■ The task: Retype every record exactly. Skip the images.

■ Supplied data:
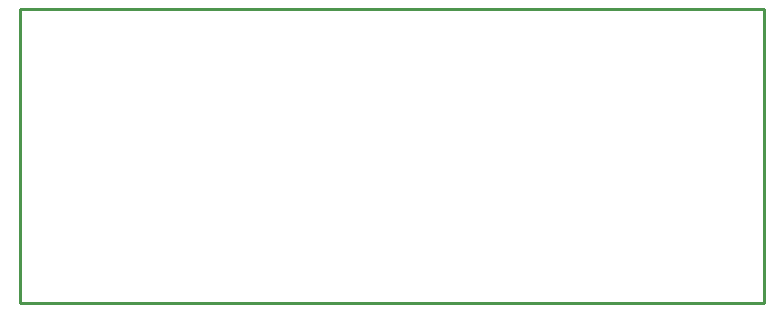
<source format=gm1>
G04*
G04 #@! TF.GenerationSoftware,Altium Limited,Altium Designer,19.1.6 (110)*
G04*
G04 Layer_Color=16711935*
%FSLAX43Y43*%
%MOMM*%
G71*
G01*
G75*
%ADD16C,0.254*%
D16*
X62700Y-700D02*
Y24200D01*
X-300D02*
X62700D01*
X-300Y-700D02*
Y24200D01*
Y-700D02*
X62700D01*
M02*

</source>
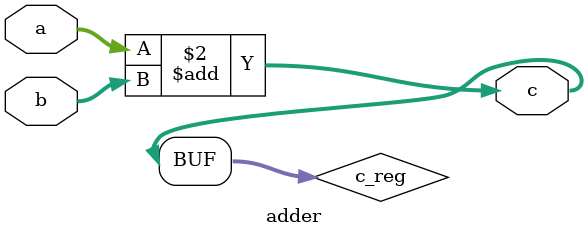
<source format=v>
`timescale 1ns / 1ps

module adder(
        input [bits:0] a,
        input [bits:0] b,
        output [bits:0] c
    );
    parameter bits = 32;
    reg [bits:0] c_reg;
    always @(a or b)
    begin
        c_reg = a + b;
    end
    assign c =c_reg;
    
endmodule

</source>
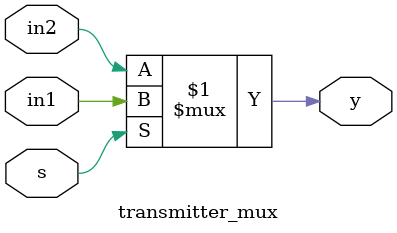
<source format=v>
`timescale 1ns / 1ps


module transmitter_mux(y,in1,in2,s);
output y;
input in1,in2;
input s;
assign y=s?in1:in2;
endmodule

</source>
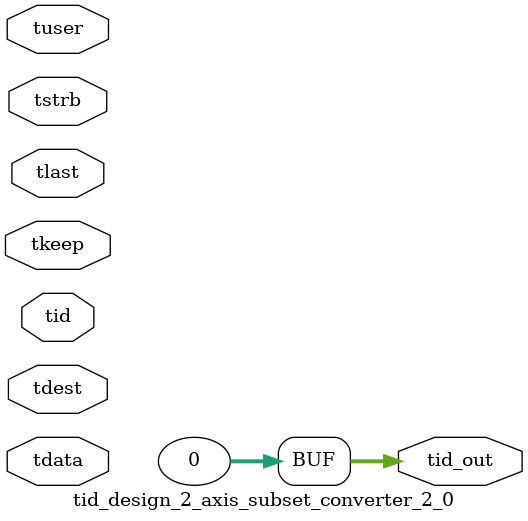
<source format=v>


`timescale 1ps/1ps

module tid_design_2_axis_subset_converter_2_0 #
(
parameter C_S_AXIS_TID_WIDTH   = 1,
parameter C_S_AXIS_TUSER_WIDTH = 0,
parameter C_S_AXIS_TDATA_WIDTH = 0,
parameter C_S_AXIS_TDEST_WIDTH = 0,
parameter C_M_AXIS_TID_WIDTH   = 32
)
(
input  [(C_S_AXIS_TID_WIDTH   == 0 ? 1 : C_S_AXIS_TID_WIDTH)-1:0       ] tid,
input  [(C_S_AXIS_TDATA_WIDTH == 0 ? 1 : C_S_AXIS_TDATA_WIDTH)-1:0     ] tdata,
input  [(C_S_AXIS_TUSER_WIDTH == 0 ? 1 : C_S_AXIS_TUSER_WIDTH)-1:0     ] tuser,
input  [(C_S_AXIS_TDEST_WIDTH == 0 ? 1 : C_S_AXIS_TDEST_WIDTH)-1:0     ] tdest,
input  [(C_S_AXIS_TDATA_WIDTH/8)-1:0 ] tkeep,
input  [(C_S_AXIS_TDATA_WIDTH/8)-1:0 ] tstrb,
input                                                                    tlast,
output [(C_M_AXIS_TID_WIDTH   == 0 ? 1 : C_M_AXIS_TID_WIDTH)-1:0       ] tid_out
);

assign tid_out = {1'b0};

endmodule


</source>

■ Result of this exercise:
<source format=gm1>
G04*
G04 #@! TF.GenerationSoftware,Altium Limited,Altium Designer,19.1.6 (110)*
G04*
G04 Layer_Color=16711935*
%FSLAX43Y43*%
%MOMM*%
G71*
G01*
G75*
%ADD16C,0.254*%
D16*
X62700Y-700D02*
Y24200D01*
X-300D02*
X62700D01*
X-300Y-700D02*
Y24200D01*
Y-700D02*
X62700D01*
M02*

</source>
<source format=v>
`timescale 1ns / 1ps

module adder(
        input [bits:0] a,
        input [bits:0] b,
        output [bits:0] c
    );
    parameter bits = 32;
    reg [bits:0] c_reg;
    always @(a or b)
    begin
        c_reg = a + b;
    end
    assign c =c_reg;
    
endmodule

</source>
<source format=v>
`timescale 1ns / 1ps


module transmitter_mux(y,in1,in2,s);
output y;
input in1,in2;
input s;
assign y=s?in1:in2;
endmodule

</source>
<source format=v>


`timescale 1ps/1ps

module tid_design_2_axis_subset_converter_2_0 #
(
parameter C_S_AXIS_TID_WIDTH   = 1,
parameter C_S_AXIS_TUSER_WIDTH = 0,
parameter C_S_AXIS_TDATA_WIDTH = 0,
parameter C_S_AXIS_TDEST_WIDTH = 0,
parameter C_M_AXIS_TID_WIDTH   = 32
)
(
input  [(C_S_AXIS_TID_WIDTH   == 0 ? 1 : C_S_AXIS_TID_WIDTH)-1:0       ] tid,
input  [(C_S_AXIS_TDATA_WIDTH == 0 ? 1 : C_S_AXIS_TDATA_WIDTH)-1:0     ] tdata,
input  [(C_S_AXIS_TUSER_WIDTH == 0 ? 1 : C_S_AXIS_TUSER_WIDTH)-1:0     ] tuser,
input  [(C_S_AXIS_TDEST_WIDTH == 0 ? 1 : C_S_AXIS_TDEST_WIDTH)-1:0     ] tdest,
input  [(C_S_AXIS_TDATA_WIDTH/8)-1:0 ] tkeep,
input  [(C_S_AXIS_TDATA_WIDTH/8)-1:0 ] tstrb,
input                                                                    tlast,
output [(C_M_AXIS_TID_WIDTH   == 0 ? 1 : C_M_AXIS_TID_WIDTH)-1:0       ] tid_out
);

assign tid_out = {1'b0};

endmodule


</source>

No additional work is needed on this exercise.